Monday, May 30, 2011

All Clear by Connie Willis




The second part of the series. This review will contain some spoilers, so beware!

I was hoping that this continuation would have better that the first part, but I had to be disappointed. The same faults were evident. A lot of space is spent on constant worrying and going from one place to another while accomplishing nothing. Also, the characters seem as stupid as earlier - they often withhold crucial information from each others for no good or sane reason. ”Oh, I can't tell that, they would worry”.

They are constantly forgetting that they are time travelers and what the sequence of events in future Oxford was doesn't really matter; for example they remember at last possible time that another historian visited the same time period years before in the “oxford time”. Doh.

There are some really stupid small subplots. Pages are spent on worrying one characters lost jacket. “Oh, you'll get a cold without it”. No wonder that the character who lost his jacket faked his own death later on, apparently to rid himself of those two whining women – at least no other good reason was stated.

The characters are constantly worrying that they'll change the world, but they are constantly making decisions which certainly would change the path of history without any concern at all.

There are anachronisms, apparently they are traveling on subway lines which built thirty years after the war (at least according to some British reviews). And I cringed every time they talked about V-1 and V-2 bombs. I really don't believe that they were called that during the war in Britain, especially why anyone would call V-1s V-ONEs before there even were any V-2 type of rockets?

And I am still wondering what is the point of time tourism? The characters were supposed to be historians, but they don't seem to have any kind of research plan whatsoever beyond “I'll go to see what the blitz looked like”.

The ending, especially the reason why the “drops” weren't working was extremely stupid and illogical. The time space continuum apparently has a conscious mind?

I find this even worse book that the first part, probably because I was expecting that the story would have gone in a better direction. This was the first Hugo nominee I have read this year, and this will certainly be below the “No award” on my ballot.

656 pp.

2 comments:

Raija said...

No voi sentäs, et löytänyt yhtään positiivista asiaa koko kirjasta?
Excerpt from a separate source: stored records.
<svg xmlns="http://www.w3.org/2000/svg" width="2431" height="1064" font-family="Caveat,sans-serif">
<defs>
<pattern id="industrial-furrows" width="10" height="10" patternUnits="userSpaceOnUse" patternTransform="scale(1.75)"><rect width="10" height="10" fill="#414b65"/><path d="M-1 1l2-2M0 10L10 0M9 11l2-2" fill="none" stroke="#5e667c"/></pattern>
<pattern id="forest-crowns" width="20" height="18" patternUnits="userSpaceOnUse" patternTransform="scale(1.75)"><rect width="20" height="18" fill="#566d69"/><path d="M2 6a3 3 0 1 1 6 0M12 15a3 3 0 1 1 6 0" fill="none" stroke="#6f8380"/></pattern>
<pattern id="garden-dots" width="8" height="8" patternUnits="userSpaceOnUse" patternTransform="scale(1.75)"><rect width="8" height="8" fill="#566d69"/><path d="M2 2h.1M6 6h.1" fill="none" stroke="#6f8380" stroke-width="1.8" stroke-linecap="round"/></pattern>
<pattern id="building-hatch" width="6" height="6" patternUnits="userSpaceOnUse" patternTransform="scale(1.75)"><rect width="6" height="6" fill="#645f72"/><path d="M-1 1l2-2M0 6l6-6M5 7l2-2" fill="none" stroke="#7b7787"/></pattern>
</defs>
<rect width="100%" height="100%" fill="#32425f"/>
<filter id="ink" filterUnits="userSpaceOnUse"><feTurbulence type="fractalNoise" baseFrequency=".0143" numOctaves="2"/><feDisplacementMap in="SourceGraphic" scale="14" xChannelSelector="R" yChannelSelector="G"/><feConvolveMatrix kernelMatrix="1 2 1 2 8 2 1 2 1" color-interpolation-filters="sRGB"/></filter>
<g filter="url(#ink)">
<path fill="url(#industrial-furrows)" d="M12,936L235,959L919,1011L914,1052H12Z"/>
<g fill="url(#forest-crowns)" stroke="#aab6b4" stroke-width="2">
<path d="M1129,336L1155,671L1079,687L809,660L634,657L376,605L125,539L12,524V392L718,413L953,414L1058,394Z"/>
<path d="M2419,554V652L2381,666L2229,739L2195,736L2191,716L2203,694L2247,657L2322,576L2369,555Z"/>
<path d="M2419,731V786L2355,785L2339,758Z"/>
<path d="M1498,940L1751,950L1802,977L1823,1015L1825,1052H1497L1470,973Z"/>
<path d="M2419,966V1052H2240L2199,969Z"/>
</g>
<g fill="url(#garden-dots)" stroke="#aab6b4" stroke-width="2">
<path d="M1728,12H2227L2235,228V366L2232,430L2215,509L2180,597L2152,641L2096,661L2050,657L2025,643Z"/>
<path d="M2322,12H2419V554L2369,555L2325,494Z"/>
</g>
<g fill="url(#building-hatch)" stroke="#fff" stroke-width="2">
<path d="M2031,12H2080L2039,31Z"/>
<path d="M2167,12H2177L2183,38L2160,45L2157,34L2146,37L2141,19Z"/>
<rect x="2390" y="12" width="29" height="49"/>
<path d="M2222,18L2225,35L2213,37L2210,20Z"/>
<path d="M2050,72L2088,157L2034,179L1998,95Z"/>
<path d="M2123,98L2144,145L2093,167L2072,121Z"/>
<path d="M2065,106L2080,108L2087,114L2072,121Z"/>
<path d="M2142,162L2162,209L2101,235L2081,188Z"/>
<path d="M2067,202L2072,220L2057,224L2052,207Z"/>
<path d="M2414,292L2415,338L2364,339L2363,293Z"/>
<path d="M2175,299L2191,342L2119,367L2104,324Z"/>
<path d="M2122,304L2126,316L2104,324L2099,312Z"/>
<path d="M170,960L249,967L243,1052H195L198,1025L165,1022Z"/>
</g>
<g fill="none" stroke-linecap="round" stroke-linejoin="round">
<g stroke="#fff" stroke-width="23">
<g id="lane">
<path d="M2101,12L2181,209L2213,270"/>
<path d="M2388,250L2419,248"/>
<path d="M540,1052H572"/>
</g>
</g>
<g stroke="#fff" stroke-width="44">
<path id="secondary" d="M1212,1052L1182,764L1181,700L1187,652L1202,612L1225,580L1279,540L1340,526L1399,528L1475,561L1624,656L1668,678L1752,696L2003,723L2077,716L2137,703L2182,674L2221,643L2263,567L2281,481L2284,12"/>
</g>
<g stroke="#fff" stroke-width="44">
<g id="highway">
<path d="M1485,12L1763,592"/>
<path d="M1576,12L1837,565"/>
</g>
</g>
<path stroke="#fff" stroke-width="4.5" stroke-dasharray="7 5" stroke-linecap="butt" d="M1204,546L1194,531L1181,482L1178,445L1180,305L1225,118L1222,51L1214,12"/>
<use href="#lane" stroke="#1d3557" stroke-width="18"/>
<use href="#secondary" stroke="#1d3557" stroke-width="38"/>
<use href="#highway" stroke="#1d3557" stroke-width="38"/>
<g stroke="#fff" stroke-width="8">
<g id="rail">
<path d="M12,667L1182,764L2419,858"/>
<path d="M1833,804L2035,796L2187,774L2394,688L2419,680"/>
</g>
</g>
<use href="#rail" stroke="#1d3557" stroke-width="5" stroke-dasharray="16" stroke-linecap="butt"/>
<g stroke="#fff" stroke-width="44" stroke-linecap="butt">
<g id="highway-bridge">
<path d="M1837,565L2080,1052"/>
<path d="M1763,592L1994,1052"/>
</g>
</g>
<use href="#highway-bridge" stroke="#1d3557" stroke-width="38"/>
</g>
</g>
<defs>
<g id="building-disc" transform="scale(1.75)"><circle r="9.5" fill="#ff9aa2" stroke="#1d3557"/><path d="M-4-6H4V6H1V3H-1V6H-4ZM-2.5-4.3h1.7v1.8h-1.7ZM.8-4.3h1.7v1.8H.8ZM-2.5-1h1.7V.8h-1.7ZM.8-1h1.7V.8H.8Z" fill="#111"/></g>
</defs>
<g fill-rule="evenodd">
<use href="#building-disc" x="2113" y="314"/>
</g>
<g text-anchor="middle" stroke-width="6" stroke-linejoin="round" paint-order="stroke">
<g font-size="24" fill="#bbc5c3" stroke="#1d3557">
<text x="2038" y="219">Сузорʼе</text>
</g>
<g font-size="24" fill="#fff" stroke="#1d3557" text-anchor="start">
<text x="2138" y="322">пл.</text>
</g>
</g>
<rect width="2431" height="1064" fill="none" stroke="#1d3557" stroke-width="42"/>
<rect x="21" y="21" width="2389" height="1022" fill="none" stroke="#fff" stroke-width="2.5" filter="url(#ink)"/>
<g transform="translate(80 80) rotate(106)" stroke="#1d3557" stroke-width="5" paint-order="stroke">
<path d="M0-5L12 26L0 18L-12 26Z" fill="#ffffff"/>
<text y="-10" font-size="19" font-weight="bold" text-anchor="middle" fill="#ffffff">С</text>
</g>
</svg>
Minä puolestaan pidin niin Blackoutista kuin All Clearista paljon. Mutta näinhän se tietysti on, että kirjailijat eivät voi miellyttää kaikkia lukijoita. Connie Willis ei selvästikään ole sinun heiniäsi :)

(toivottavasti ei haittaa että kommentoin suomeksi)

tpi said...

No enpä juuri. Ihan ok kirjoitettu, mutta melkein kaikki kyllä oli minun makuuni pielessä. Olen erittäin paljon samaa mieltä tämän arvion kanssa:
"This begs a question of Willis’s writing: If you can’t do characters, can’t do plot, can’t do subtext and struggle both with scientific ideas and historical ones, then what are you doing writing historical science fiction?" ( http://ruthlessculture.com/2011/02/06/review-blackout-all-clear-2010-by-connie-willis/ )

Ensimmäinen Willisin kirja jonka luin oli "To Say Nothing of the Dog", ja siitä ihan pidin. Siihen sopi tämä "lässyttävä" kirjoitustyyli, ja kuvittelin, että kirja oli tarkoituksella kirjoitettu tuohon tuollaiseen 1800-luvun brittityyliin. Karvas pettymys oli Doomsday book. Minua ärsyttää Willisin ääliö-juonen käyttö - juoni ei toimisi, jos kirjan henkilöt eivät olisi ääliöitä. Ainoita hyviä puolia tässä "Blackout/All Clear" parissa oli, että vietettiin armollisen vähän aikaa tulevaisuuden Oxfordissa. Tulevaisuuden kuvaushan Willisin kirjoissa on ihan karmaisevan kamalan huonosti kirjoitettu.